Differential Correspondences and Control Theory

Abstract: When a differential field $K$ having $n$ commuting derivations is given together with two finitely generated differential extensions $L$ and $M$ of $K$, an important problem in differential algebra is to exhibit a common differential extension $N$ in order to define the new differential extensions $L\cap M$ and the smallest differential field $(L,M)\subset N$ containing both $L$ and $M$. Such a result allows to generalize the use of complex numbers in classical algebra. Having now two finitely generated differential modules $L$ and $M$ over the non-commutative ring ring $D=K[d_1,... ,d_n]=K[d]$ of differential operators with coefficients in $K$, we may similarly look for a differential module $N$ containing both $L$ and $M$ in order to define $L\cap M$ and $L+M$. This is {\it exactly} the situation met in linear or non-linear OD or PD control theory by selecting the inputs and the outputs among the control variables.
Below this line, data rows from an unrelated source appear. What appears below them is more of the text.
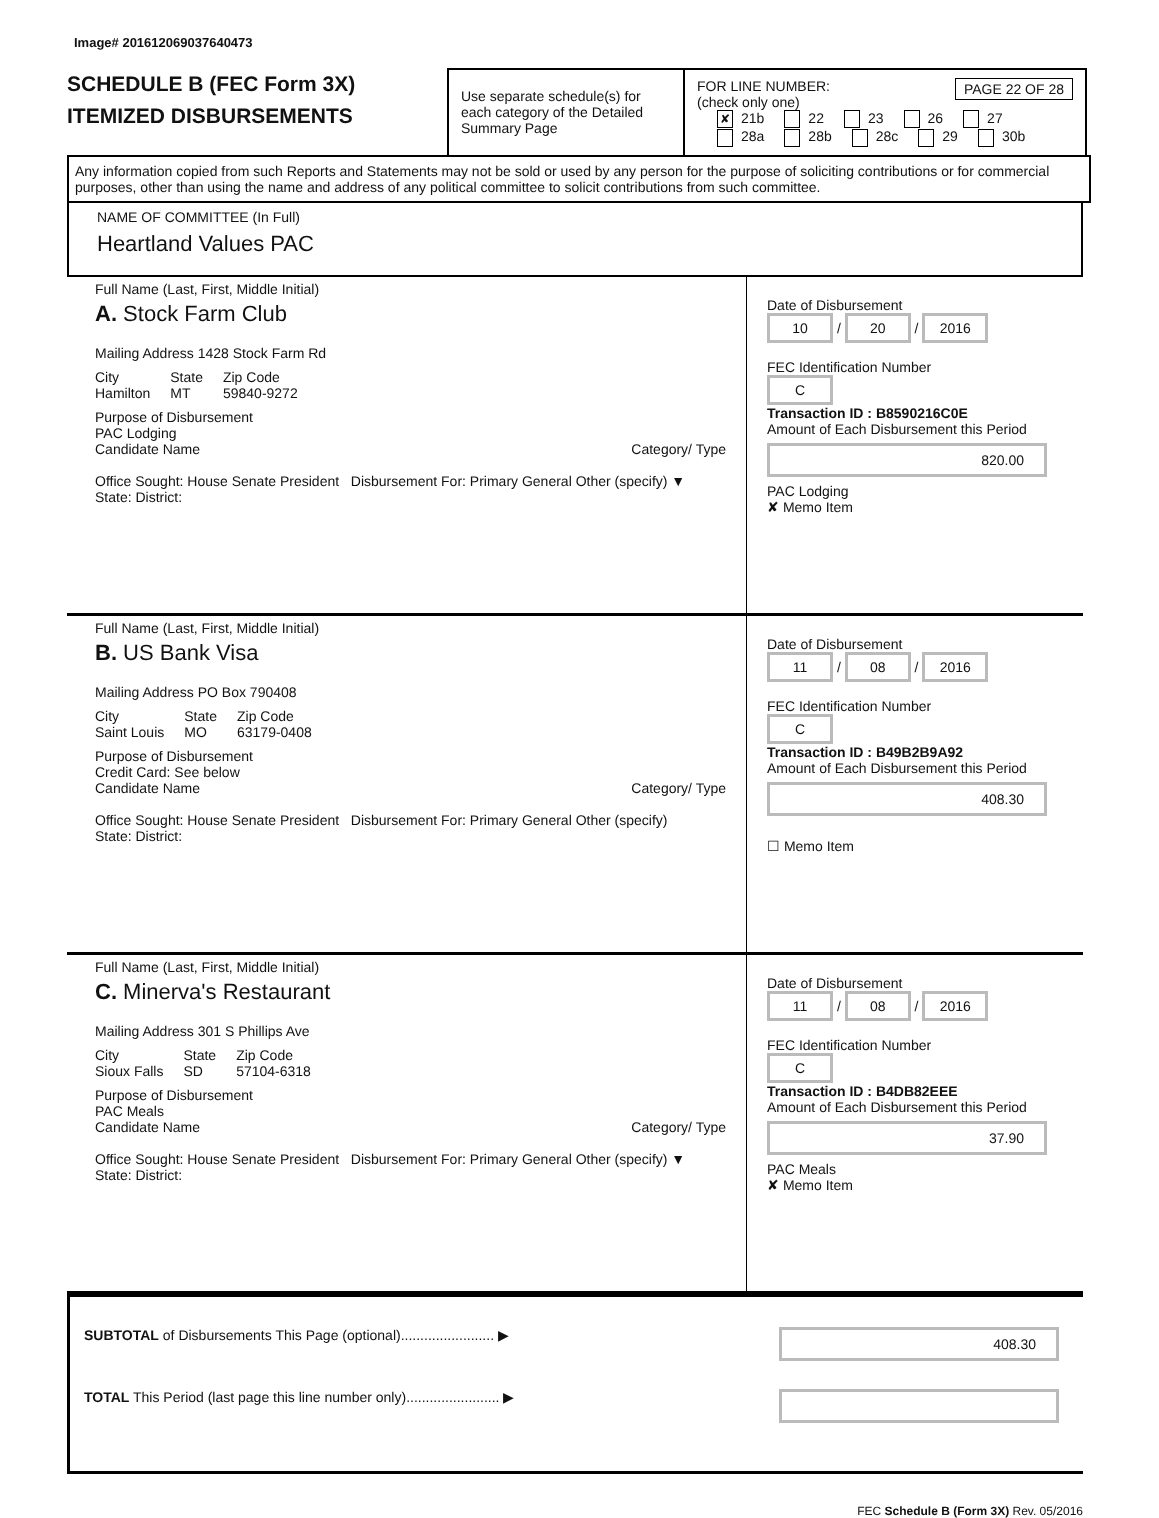Image# 201612069037640473
SCHEDULE B (FEC Form 3X)
ITEMIZED DISBURSEMENTS
Use separate schedule(s) for each category of the Detailed Summary Page
FOR LINE NUMBER: PAGE 22 OF 28
(check only one)
✘ 21b 22 23 26 27
28a 28b 28c 29 30b
Any information copied from such Reports and Statements may not be sold or used by any person for the purpose of soliciting contributions or for commercial purposes, other than using the name and address of any political committee to solicit contributions from such committee.
NAME OF COMMITTEE (In Full)
Heartland Values PAC
Full Name (Last, First, Middle Initial)
A. Stock Farm Club
Mailing Address 1428 Stock Farm Rd
City
Hamilton State
MT Zip Code
59840-9272
Purpose of Disbursement
PAC Lodging
Candidate Name Category/ Type
Office Sought: House Senate President Disbursement For: Primary General Other (specify) ▼
State: District:
Date of Disbursement
10 / 20 / 2016
FEC Identification Number
C
Transaction ID : B8590216C0E
Amount of Each Disbursement this Period
820.00
PAC Lodging
✘ Memo Item
Full Name (Last, First, Middle Initial)
B. US Bank Visa
Mailing Address PO Box 790408
City
Saint Louis State
MO Zip Code
63179-0408
Purpose of Disbursement
Credit Card: See below
Candidate Name Category/ Type
Office Sought: House Senate President Disbursement For: Primary General Other (specify)
State: District:
Date of Disbursement
11 / 08 / 2016
FEC Identification Number
C
Transaction ID : B49B2B9A92
Amount of Each Disbursement this Period
408.30
☐ Memo Item
Full Name (Last, First, Middle Initial)
C. Minerva's Restaurant
Mailing Address 301 S Phillips Ave
City
Sioux Falls State
SD Zip Code
57104-6318
Purpose of Disbursement
PAC Meals
Candidate Name Category/ Type
Office Sought: House Senate President Disbursement For: Primary General Other (specify) ▼
State: District:
Date of Disbursement
11 / 08 / 2016
FEC Identification Number
C
Transaction ID : B4DB82EEE
Amount of Each Disbursement this Period
37.90
PAC Meals
✘ Memo Item
SUBTOTAL of Disbursements This Page (optional)........................ ▶ 408.30
TOTAL This Period (last page this line number only)........................ ▶
FEC Schedule B (Form 3X) Rev. 05/2016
However, in many recent books and papers, we have shown that controllability was a {\it built-in} property of a control system, not depending on the choice of inputs and outputs. The main purpose of this paper is to revisit control theory by showing the specific importance of the two previous problems and the part plaid by $N$ in both cases for the parametrization of the control system. The essential tool will be the study of {\it differential correspondences}, a modern name for what was called {\it B\"{a}cklund problem} during the last century, namely the study of elimination theory for groups of variables among systems of linear or nonlinear OD or PD equations. The difficulty is to revisit {\it differential homological algebra} by using non-commutative localization. Finally, when $M$ is a $D$-module, this paper is using for the first time the fact that the system $R=hom_K(M,K)$ is a $D$-module for the Spencer operator acting on sections.